**** Given text ****

[llvm-branch-commits] [flang] [flang] Introduce ws loop nest generation for HLFIR lowering (PR #101445)
Ivan R. Ivanov via llvm-branch-commits
llvm-branch-commits at lists.llvm.org
Fri Aug 2 01:18:14 PDT 2024
https://github.com/ivanradanov updated https://github.com/llvm/llvm-project/pull/101445
>From 16f7146a45ee9b31c00d9d54be4859df312dcb1b Mon Sep 17 00:00:00 2001
From: Ivan Radanov Ivanov <ivanov.i.aa at m.titech.ac.jp>
Date: Wed, 31 Jul 2024 14:12:34 +0900
Subject: [PATCH 1/2] [flang] Introduce ws loop nest generation for HLFIR
lowering
---
.../flang/Optimizer/Builder/HLFIRTools.h | 12 +++--
flang/lib/Lower/ConvertCall.cpp | 2 +-
flang/lib/Lower/OpenMP/ReductionProcessor.cpp | 4 +-
flang/lib/Optimizer/Builder/HLFIRTools.cpp | 52 ++++++++++++++-----
.../HLFIR/Transforms/BufferizeHLFIR.cpp | 3 +-
.../LowerHLFIROrderedAssignments.cpp | 30 +++++------
.../Transforms/OptimizedBufferization.cpp | 6 +--
7 files changed, 69 insertions(+), 40 deletions(-)
diff --git a/flang/include/flang/Optimizer/Builder/HLFIRTools.h b/flang/include/flang/Optimizer/Builder/HLFIRTools.h
index 6b41025eea078..14e42c6f358e4 100644
--- a/flang/include/flang/Optimizer/Builder/HLFIRTools.h
+++ b/flang/include/flang/Optimizer/Builder/HLFIRTools.h
@@ -357,8 +357,8 @@ hlfir::ElementalOp genElementalOp(
/// Structure to describe a loop nest.
struct LoopNest {
- fir::DoLoopOp outerLoop;
- fir::DoLoopOp innerLoop;
+ mlir::Operation *outerOp;
+ mlir::Block *body;
llvm::SmallVector<mlir::Value> oneBasedIndices;
};
@@ -366,11 +366,13 @@ struct LoopNest {
/// \p isUnordered specifies whether the loops in the loop nest
/// are unordered.

****

▸ Written instruction 1:
Answer these questions about the flang patch message:
(a) What pull request number does the message say was updated?
(b) How many files changed, and how many insertions and deletions were made?
(c) In the LoopNest structure, which two fields replace "fir::DoLoopOp outerLoop;" and "fir::DoLoopOp innerLoop;"?
▸ Written instruction 2: Write the next lines of the flang patch message, starting right after its last line.
The listing that comes next is separate material from the flang patch message.

**** Material provided ****

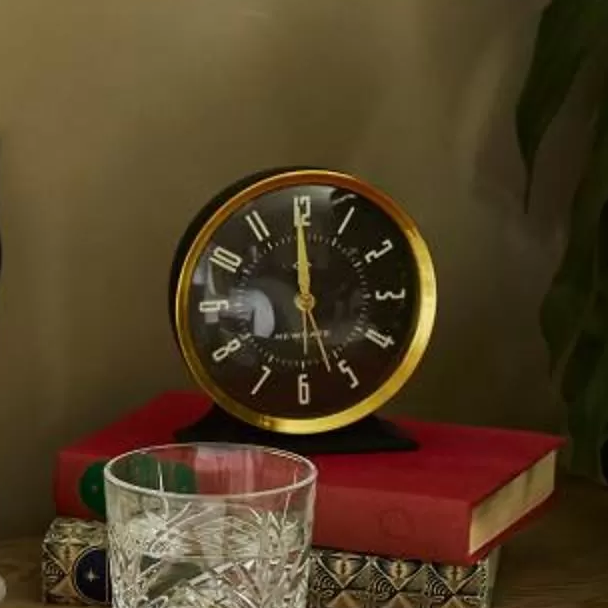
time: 11:59
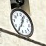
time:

****

▸ Expected output 1:
(a) 101445
(b) 7 files changed, with 69 insertions and 40 deletions.
(c) "mlir::Operation *outerOp;" and "mlir::Block *body;"

▸ Expected output 2:
LoopNest genLoopNest(mlir::Location loc, fir::FirOpBuilder &builder,
- mlir::ValueRange extents, bool isUnordered = false);
+ mlir::ValueRange extents, bool isUnordered = false,
+ bool emitWsLoop = false);
inline LoopNest genLoopNest(mlir::Location loc, fir::FirOpBuilder &builder,
- mlir::Value shape, bool isUnordered = false) {
+ mlir::Value shape, bool isUnordered = false,
+ bool emitWsLoop = false) {
return genLoopNest(loc, builder, getIndexExtents(loc, builder, shape),
- isUnordered);
+ isUnordered, emitWsLoop);
}
/// Inline the body of an hlfir.elemental at the current insertion point
diff --git a/flang/lib/Lower/ConvertCall.cpp b/flang/lib/Lower/ConvertCall.cpp
index fd873f55dd844..0689d6e033dd9 100644
--- a/flang/lib/Lower/ConvertCall.cpp
+++ b/flang/lib/Lower/ConvertCall.cpp
@@ -2128,7 +2128,7 @@ class ElementalCallBuilder {
hlfir::genLoopNest(loc, builder, shape, !mustBeOrdered);
mlir::ValueRange oneBasedIndices = loopNest.oneBasedIndices;
auto insPt = builder.saveInsertionPoint();
- builder.setInsertionPointToStart(loopNest.innerLoop.getBody());
+ builder.setInsertionPointToStart(loopNest.body);
callContext.stmtCtx.pushScope();
for (auto &preparedActual : loweredActuals)
if (preparedActual)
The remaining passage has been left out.